It's not often we go to a movie theater. Seriously. I may have forgotten something, but I believe the last time we did so was in 2016, to see "Sully." But yesterday I couldn't resist venturing out for "Sound of Freedom."
Why? Well, for one thing, the subject—modern-day slavery and human trafficking—sounded important and serious and worth spending time on. I look at the ads for so many movies these days and they sound boring at best. For another, I unexpectedly caught an interview with Tim Ballard, the real-life hero upon whom the film is based, and then later another with Jim Caviezel, the actor who portrays him. Ballard was a Homeland Security agent who quit his job of bringing down paedophiles in order to focus on rescuing their victims. I'm generally leery of movies that are "based on a true story," because they are so often inaccurate, but over and over again, Ballard would say, "yes, that really happened," or "that's actually understated," and he obviously approves of the film. Caviezel's interview was inspiring as well.

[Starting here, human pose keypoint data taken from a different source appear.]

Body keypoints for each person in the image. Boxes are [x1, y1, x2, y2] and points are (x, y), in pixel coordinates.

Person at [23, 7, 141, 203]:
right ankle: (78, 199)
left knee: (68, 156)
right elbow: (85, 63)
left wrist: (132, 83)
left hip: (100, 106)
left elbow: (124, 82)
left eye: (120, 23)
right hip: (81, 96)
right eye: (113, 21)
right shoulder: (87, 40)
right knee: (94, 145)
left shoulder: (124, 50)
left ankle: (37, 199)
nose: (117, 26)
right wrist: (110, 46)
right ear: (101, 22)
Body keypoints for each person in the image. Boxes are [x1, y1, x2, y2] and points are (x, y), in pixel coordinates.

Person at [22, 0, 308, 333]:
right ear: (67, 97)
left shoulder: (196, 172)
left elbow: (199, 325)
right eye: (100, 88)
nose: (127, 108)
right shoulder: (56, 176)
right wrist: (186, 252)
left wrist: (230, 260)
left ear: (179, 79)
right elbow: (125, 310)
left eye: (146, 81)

Perhaps the largest factor driving my desire to see "Sound of Freedom" was the surprising, even virulent opposition to the movie from sources I would have expected to cheer any effort to bring light into the deep darkness of slavery, kidnapping, human trafficking, and the exploitation of children. Unfortunately, that seemed to fit into a pattern I've been observing recently, that of downplaying the very existence of modern-day slavery, and pushing the idea that sex workers especially, even children, are voluntary participants in the business. Since no sane observer of human nature and human history could possibly really believe that, I had to see what it was that had generated such fierce opposition.

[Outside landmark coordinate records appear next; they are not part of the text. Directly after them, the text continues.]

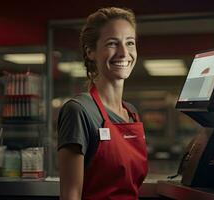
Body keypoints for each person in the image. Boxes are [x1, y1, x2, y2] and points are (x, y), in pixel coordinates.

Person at [57, 7, 148, 200]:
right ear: (91, 52)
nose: (124, 53)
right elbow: (70, 195)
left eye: (130, 43)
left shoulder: (131, 113)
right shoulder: (79, 111)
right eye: (112, 43)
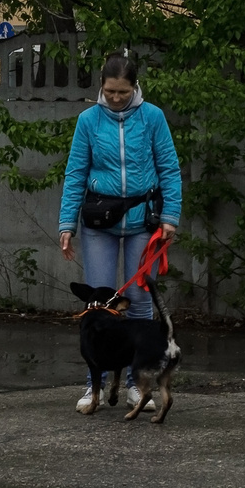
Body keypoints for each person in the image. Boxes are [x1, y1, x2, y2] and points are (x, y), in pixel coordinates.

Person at [56, 53, 183, 413]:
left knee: (140, 305)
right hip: (99, 223)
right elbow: (75, 173)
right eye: (109, 91)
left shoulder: (153, 117)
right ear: (101, 85)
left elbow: (170, 169)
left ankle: (135, 383)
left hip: (144, 222)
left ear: (135, 87)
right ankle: (91, 385)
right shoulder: (88, 121)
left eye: (122, 92)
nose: (115, 98)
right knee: (99, 308)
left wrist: (169, 216)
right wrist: (67, 224)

The only conclusion I can come to is that either (1) evil is now, if not worse than at any point in human history, at least more generally accepted by ordinary people as normal, or (2) there are a lot of rich and powerful people who have a great interest in the sex-slave trade. Probably both.
Even suggesting that is likely to get you labelled as a "conspiracy theorist"; as the makers of "Sound of Freedom" have learned. My opinion has always been that there's no need to call conspiracy anything that can be explained by mere human stupidity, but these days I'm seriously considering making myself a t-shirt that proclaims, "The Conspiracy Theorists Were Right."
Anyway, "Sound of Freedom" has my highest recommendation. Those who are accustomed to the ultra-fast-paced movies of today might find a few scenes a bit slow, but that didn't trouble me at all. The film is rated PG-13, which is pretty mild considering the subject matter. It's a story about a very dark and evil subject, but is nonetheless filled with goodness and hope. That's hard to beat.
Go ahead, do yourself a favor. See "Sound of Freedom." I'm not sure how young an age group should see it. Definitely our three oldest grandchildren could, but for younger than that it might be too intense. Probably PG-13 isn't a bad guideline.
It's not an easy film to watch, especially for parents and grandparents, but it's a good one.